Many of Monk's works begin with a photograph. It serves as a base over which she applies paint, separating the foreground from the background or outlining specific shapes, which in turn become a fresh point of departure. In "e tee" Monk collages a small photograph of a brass elephant she happened on in a second-hand store to the surface of a darkly painted canvas. The elephant appears to be on what Monk calls "a horizon line or a tight-rope." Emerging from the elephant's back and filling the top half of the composition is a filigreed tree comprised of delicate interlocking concentric circles made from thousands of dabs of gold ink. Each of the paintings in the “Brass" series begins with an altered object whose image is placed atop a horizontal line that bisects the canvas. From these objects sprouts a tree-like mandala. Each tree, like the object from which it grows, is a unique exploration of texture and form that has been inspired by the original object. “W tree" begins with a Christmas ornament — a brass Magi— whose halo is repeated to form the tree-like mandala above the figure.

It is easy to see human features in Monk's depiction of the natural world. Her personification of trees and flowers imbues them with both emotion and charm. “Nordic flower" is a small doodle-like painting on linen (12 x 9 inches) whose snowy-white pistil forms a face that appears to be surrounded by fur.
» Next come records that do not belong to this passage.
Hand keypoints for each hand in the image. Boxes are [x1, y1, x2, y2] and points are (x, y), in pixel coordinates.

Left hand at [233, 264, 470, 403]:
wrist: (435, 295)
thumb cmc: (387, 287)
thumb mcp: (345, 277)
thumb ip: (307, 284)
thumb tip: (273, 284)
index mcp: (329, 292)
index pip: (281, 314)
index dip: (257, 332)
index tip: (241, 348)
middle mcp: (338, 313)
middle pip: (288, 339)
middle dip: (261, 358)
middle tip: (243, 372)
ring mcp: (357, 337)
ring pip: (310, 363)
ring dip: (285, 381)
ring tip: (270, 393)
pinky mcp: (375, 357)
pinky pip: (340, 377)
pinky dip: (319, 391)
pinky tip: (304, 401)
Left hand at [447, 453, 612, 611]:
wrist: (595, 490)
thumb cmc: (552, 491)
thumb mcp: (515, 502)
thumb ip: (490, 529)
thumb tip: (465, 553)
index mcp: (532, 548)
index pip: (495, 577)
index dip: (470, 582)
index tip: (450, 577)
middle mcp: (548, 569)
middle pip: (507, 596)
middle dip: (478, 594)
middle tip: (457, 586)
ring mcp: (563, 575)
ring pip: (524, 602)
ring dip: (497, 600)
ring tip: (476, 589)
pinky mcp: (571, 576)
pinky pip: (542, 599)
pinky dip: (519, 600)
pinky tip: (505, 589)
The large oval shaped form in "tweed tree" contains numerous all seeing eyes, whereas the geometric forms that become a face in "blinker" allude to the opening and closing of a blinking eye.
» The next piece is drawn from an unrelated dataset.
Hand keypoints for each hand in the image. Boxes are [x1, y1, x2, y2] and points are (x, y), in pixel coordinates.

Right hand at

Monk's works have a childlike simplicity created through the reduction of the observable world into essential elements. Yet there is nothing simple about their construction or her process. In her own words, "Using an additive and subtractive process, I paint over things to make an atmospheric ground ... I use this atmospheric ground as a created surface on which to expose new lines and shapes. By painting out the negative space, I make lines. By painting over the negative space, a new positive is formed. For me, it is as if the image is already there and I am recreating it." While at first glance there is a similarity in the form and format of Monk's painted flowers and trees, each one has a distinctive personality expressed through variations in color, pattern and pose on the page. Some are bombastic like "heat tree" and “cornflower," while others like "grid flower" are more subdued and subtle.

The “Maybe" of this exhibition's title references a place between “yes" and “no” that is filled with possibilities. “Maybe" implies ambiguity and uncertainty. However, when Monk puts paint on canvas there is a confidence to her gestures and a certainty that comes from years of experience that one can implicitly trust one's intuition in the creation of complex and evocative works of art that are simultaneously and compellingly simple.